Judge of Rajasthan High Court
- In office 16 November 2016 – 8 September 2026
- Nominated by: T. S. Thakur
- Appointed by: Pranab Mukherjee

Personal details
- Born: 21 September 1970 (age 55)
- Spouse: Justice Nupur Bhati
- Relations: Aishwarya Bhati (sister)
- Education: B.A., LL.B, LL.M and Ph.D

= Pushpendra Singh Bhati =

39th Chief Justice of Jammu & Kashmir High Court

Pushpendra Singh Bhati (born 21 September 1970) is an Indian jurist, who is currently serving as the Chief Justice of High Court of Jammu & Kashmir and Ladakh since 9 September 2026. He is former judge of the Rajasthan High Court.

== Family background ==
Bhati was born on 21 September 1970 and comes from a family rooted in military discipline and legal service. His father is Group Captain Karan Singh Bhati, a retired veteran of the Indian Air Force who later transitioned into the legal field to practice as an advocate. This blend of disciplined upbringing and legal exposure shaped the careers of his children, leading to a generation of top-tier legal professionals. Legal excellence runs deep in his immediate household, as his wife, Dr. Nupur Bhati, is also a sitting Judge of the Rajasthan High Court since 16 January 2023. Their concurrent service made judicial history by establishing them as a rare husband-wife duo serving on the bench of the exact same High Court at the same time.

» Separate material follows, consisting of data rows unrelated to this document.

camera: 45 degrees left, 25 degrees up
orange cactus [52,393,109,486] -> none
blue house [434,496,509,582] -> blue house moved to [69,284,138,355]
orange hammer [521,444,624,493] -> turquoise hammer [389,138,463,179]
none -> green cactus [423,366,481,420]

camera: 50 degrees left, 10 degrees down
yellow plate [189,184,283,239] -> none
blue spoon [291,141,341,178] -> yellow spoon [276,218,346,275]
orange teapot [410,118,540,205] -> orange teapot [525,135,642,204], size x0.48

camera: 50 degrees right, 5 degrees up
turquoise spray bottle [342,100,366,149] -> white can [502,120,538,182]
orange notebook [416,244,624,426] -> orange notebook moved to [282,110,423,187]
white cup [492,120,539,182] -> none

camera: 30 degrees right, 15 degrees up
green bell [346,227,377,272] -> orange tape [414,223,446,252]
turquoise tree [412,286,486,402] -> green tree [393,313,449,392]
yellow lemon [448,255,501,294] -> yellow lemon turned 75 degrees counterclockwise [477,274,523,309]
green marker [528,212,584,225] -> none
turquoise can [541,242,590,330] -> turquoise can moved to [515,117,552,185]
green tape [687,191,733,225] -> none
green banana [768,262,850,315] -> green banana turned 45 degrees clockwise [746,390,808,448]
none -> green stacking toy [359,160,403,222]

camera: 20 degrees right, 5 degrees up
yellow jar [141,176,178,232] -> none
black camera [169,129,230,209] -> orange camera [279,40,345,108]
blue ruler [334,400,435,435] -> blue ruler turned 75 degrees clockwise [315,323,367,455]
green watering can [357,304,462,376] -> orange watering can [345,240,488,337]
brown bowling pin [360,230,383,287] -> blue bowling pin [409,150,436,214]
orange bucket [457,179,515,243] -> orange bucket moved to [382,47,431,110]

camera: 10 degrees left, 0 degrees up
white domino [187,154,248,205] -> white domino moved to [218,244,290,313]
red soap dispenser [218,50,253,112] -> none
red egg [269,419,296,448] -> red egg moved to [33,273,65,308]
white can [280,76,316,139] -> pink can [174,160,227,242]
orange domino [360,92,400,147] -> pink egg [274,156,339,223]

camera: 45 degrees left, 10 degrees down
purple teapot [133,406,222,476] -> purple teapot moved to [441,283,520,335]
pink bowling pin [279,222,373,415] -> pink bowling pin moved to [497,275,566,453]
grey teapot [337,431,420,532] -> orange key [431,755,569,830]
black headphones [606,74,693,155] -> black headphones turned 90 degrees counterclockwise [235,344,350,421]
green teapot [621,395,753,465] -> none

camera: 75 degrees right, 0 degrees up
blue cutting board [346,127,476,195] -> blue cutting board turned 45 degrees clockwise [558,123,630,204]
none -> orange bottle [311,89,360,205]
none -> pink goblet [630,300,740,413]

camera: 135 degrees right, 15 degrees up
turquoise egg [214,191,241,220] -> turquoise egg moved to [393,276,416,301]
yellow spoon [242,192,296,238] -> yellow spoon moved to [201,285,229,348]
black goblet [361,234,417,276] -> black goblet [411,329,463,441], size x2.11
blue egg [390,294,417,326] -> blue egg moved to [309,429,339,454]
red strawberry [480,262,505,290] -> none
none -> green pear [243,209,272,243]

The family's legal prominence extends heavily through his siblings as well. Bhati is part of three siblings, which includes his younger sister, Aishwarya Bhati. She is a trailblazing litigator who made history as one of the youngest female lawyers to be designated a Senior Advocate by the Supreme Court of India, and she currently serves the nation as an Additional Solicitor General of India. The extended family remains tightly woven into public and legal service, as his brother-in-law, Jaideep Singh, is a practicing advocate, and the family shares deep roots with other respected military veterans, including Brigadier Sawai Singh.

== Education and career ==
Bhati completed his educational journey by earning a B.A., LL.B., an LL.M. in Mercantile Law, and a Ph.D. with a specialized focus on public employment and the role of the Supreme Court of India. He officially enrolled as an advocate in the year 1992. For nearly 25 years, he maintained a highly successful practice at the Rajasthan High Court, handling diverse fields such as writ jurisdiction, criminal matters, public interest litigations, and revenue law. His expertise led to notable appointments, including serving as the Additional Advocate General for Rajasthan and acting as the Standing Counsel for the Indian Railways for 16 years.

Recognising his deep legal acumen, he was elevated to the bench as an Additional Judge of the Rajasthan High Court on 16 November 2016 and was later made a permanent judge on 16 March 2018.

In the present development, the Supreme Court Collegium, in its high-level meeting held on 31 August 2026, officially recommended transferring and elevating Justice Bhati. He has been proposed to serve as the next permanent Chief Justice of the High Court of Jammu & Kashmir and Ladakh, where he will succeed Acting Chief Justice Sanjeev Kumar. His elevation has been cleared by government on 5 September 2026. Lieutenant Governor of Ladakh, Vinai Kumar Saxena administered of oath of office to Bhati on 9 September 2026.

This notable elevation means the Collegium effectively selected a judge junior to Justice Sanjeev Prakash Sharma for a crucial Chief Justice role. This tactical choice generated massive ripples across the legal community, particularly because Justice Sharma is merely 23 days away from his retirement.